= What to do =
Pick out each line of the records that contains the string "elev", and copy those lines in full. Case counts.

= Dataset rows =

------------------------------------

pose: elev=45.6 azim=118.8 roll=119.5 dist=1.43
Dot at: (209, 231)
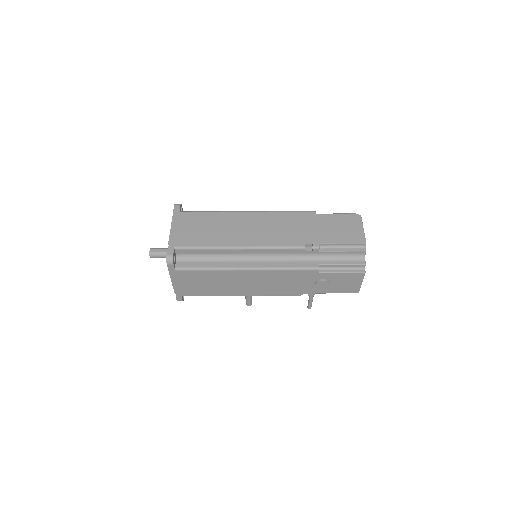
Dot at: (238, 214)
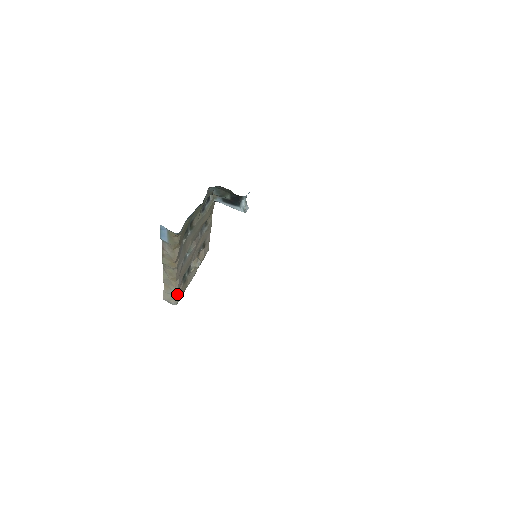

------------------------------------

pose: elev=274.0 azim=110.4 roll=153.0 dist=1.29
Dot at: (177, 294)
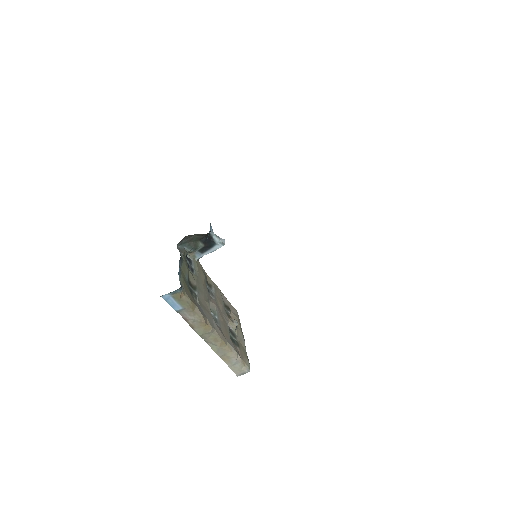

------------------------------------

= Task result =
pose: elev=45.6 azim=118.8 roll=119.5 dist=1.43
pose: elev=274.0 azim=110.4 roll=153.0 dist=1.29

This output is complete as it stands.